Updated: Nov 9
Mindfulness simply means being present and focusing on the current moment. However, with tight deadlines, back-to-back meetings, and an overflowing inbox, you may wonder ‘how can I ever be mindful at work?’ Before you click away, what if we told you that you don’t need an hour-long meditation session to cultivate mindfulness at work? Instead, here are four simple ways to inject mindfulness during work to help you achieve greater clarity and productivity.
1. Incorporate micro mindful moments
Finding time for a 30-minute meditation practice amidst a busy schedule can be difficult. Luckily, mindful exercises can be as short as a few deep breaths. You don’t even need to sit down or close your eyes.
All you need to do is consciously connect with one of your senses. A minute to pause and refocus your attention does wonders in rebalancing your nervous system. Incorporating these micro mindful moments during work hours tames your fight-or-flight system and optimizes brain function. Doing so ensures you stay calm and focused on winning that new client.
2. Kick the multitasking habit
Multitasking - trying to do more than one task at a time, is actually extremely inefficient*. By switching back and forth between tasks, we even frantically lose data during the process. Instead of multitasking your way into more workplace chaos, focus on one task at a time. Here are three practices to help you become a more mindful singletasker:
Remove distractions: Turn off phone notifications, temporarily block access to social media, and set a Pomodoro timer.
Time blocking: Keep track of what you can achieve within a block of time. This helps set realistic expectations when scheduling tasks.
Categorize tasks: Switching between different tasks consumes cognitive effort. So, group up similar tasks to accomplish in consecutive time blocks. For example, group emails with phone calls, and errands with meetings.
3. Redefine stress
While too much stress can indeed have negative effects on our health, our perception of stress has a bigger influence on our well-being. Researchers at the University of Wisconsin-Madison* discovered that among 30,000 people, those with high-stress levels, but believed stress was beneficial, had the lowest mortality rates. In contrast, those who believed stress was bad for them had poorer health outcomes.
The stress response is actually the body’s way of preparing you for an upcoming challenge. When your heart rate speeds up, it pumps more blood to send more oxygen around your body. So, when you’re facing work hurdles, take a moment to notice the changes in your body. Acknowledge that the rise in heart rate is meant to energize you for the challenge ahead. This small change in perspective helps you be more grateful, sharpens your productivity, and ultimately adds years to your life.
4. Practice gratitude and humility
Mindfulness is synonymous with gratitude because showing appreciation is an act of conscious awareness of our surroundings. As gratitude neutralizes the “negative bias” humans tend to have, it softens any grudges and improves our perspectives.
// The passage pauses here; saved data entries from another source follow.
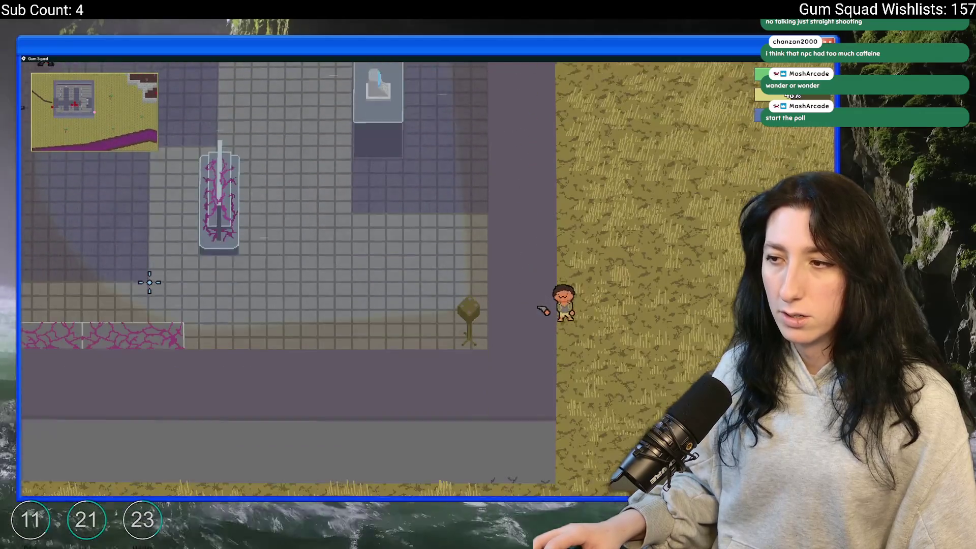
Step: Walk around the building's right side, north into the field and back right, then stop the playtest
{"action": "key", "text": "d"}
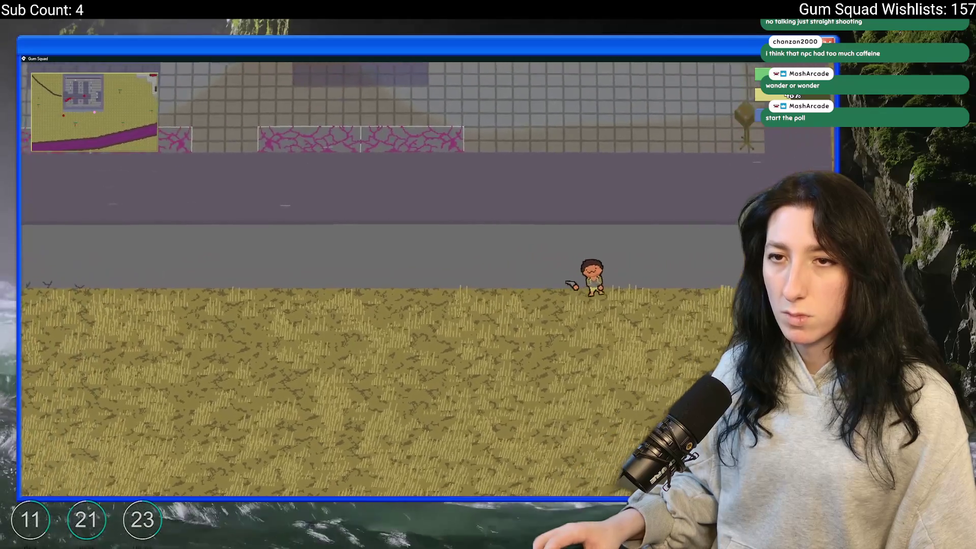
{"action": "key", "text": "d"}
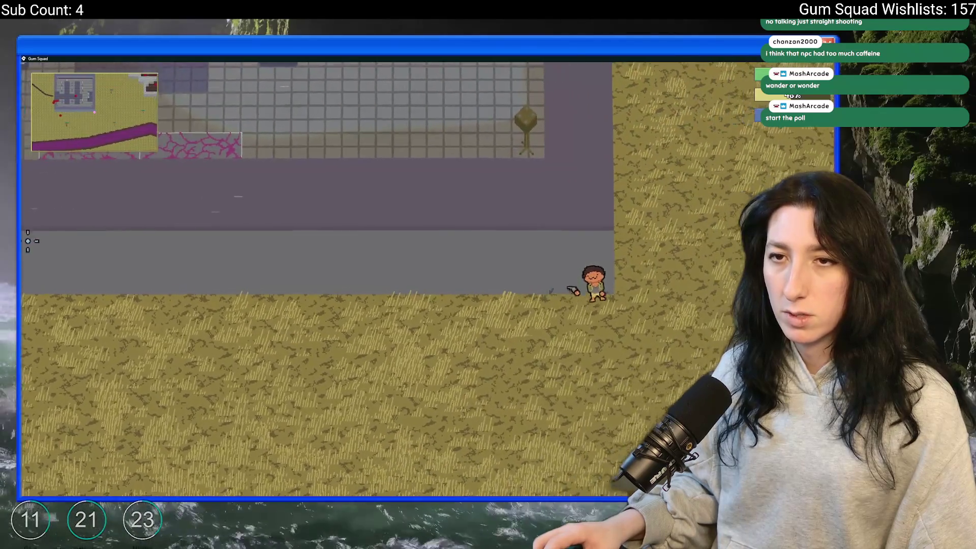
{"action": "key", "text": "w"}
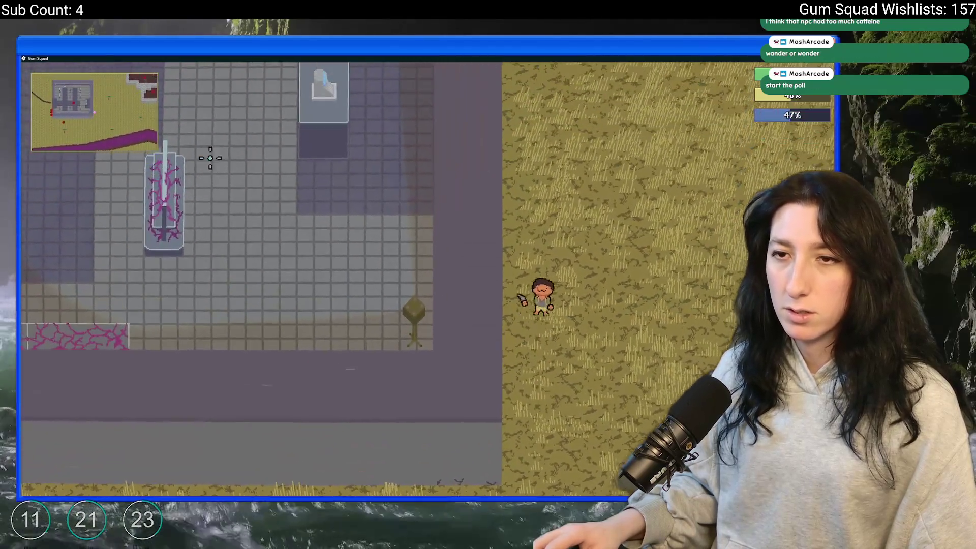
{"action": "key", "text": "w"}
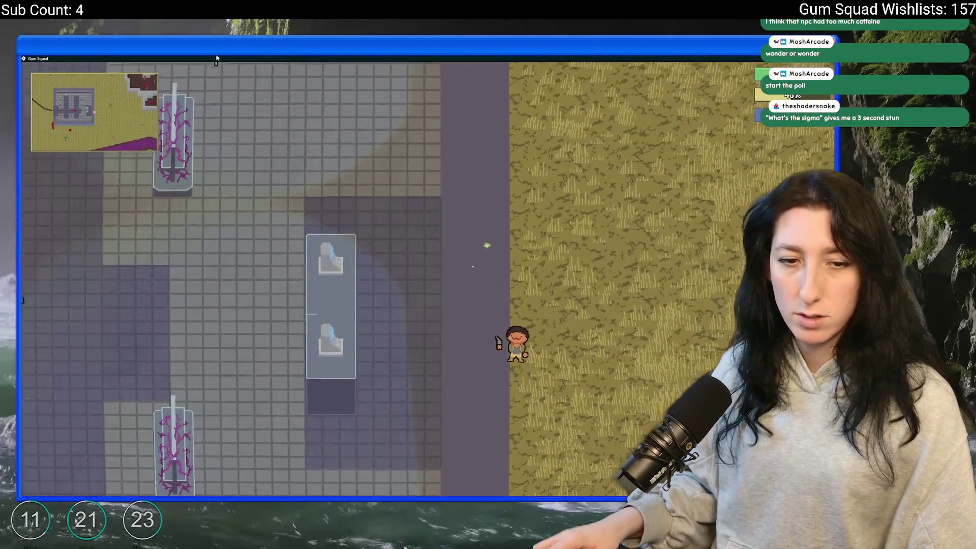
{"action": "key", "text": "w"}
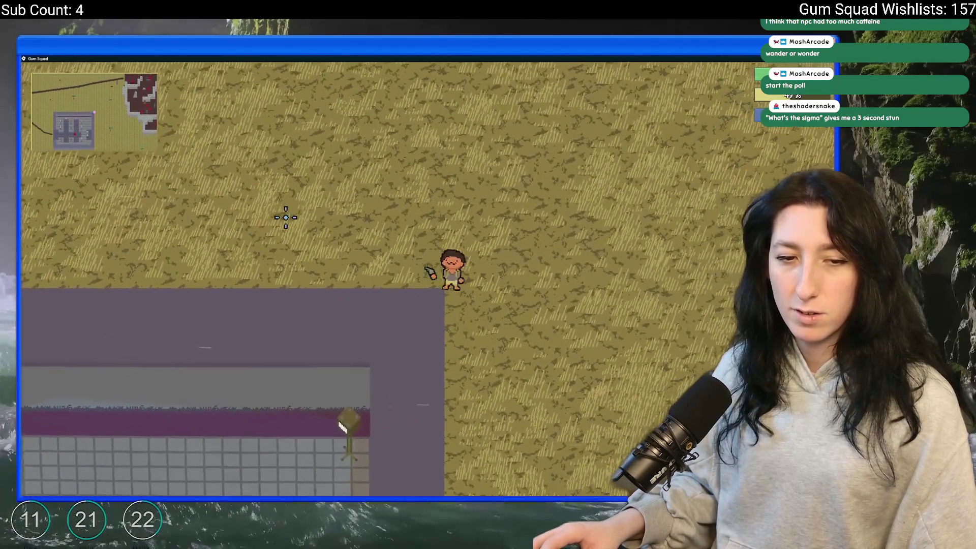
{"action": "key", "text": "w"}
{"action": "key", "text": "a"}
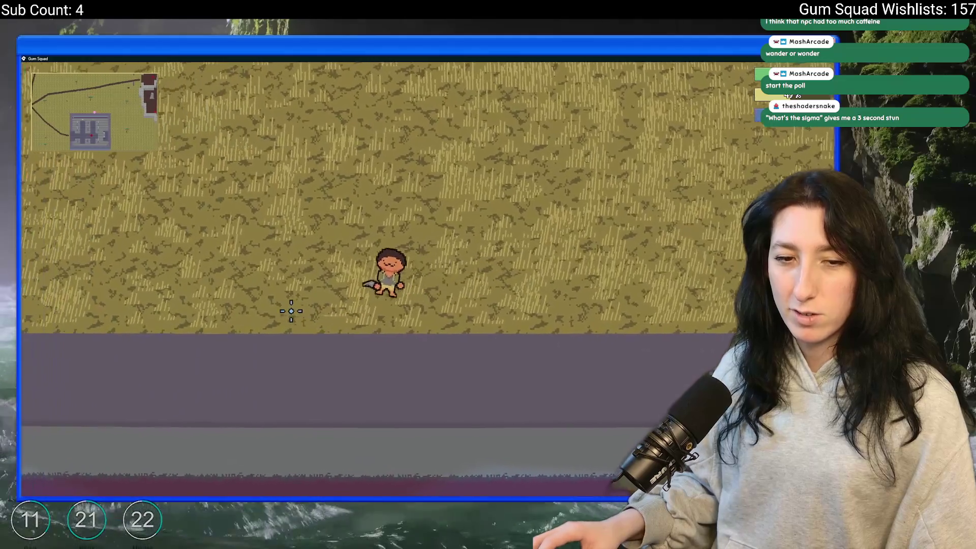
{"action": "key", "text": "a"}
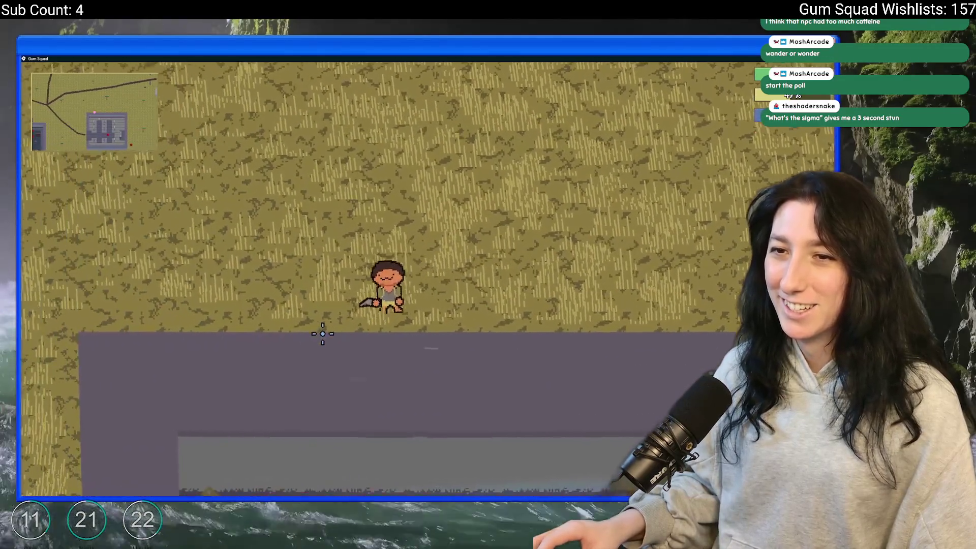
{"action": "key", "text": "a"}
{"action": "key", "text": "w"}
Research has also proven that gratitude positively impacts our health, relationships, and quality of work*.
Humility, on the other hand, is linked to mindfulness as it promotes accepting yourself as you are, and others as they are. Instead of grinding through work to prove your capabilities, you focus on your strengths while celebrating others’ wins. Being humble helps you acknowledge the importance of each individual within the whole workplace ecosystem.
The workplace can indeed be stressful, fast-paced, and competitive. When we’re expected to consistently show up with laser-sharp focus and deliver polished work, it can indeed become overwhelming. Therefore, mindfulness is key to helping you feel less reactive and more resilient. By embracing a culture of mindfulness, everyone can become a winner at the workplace.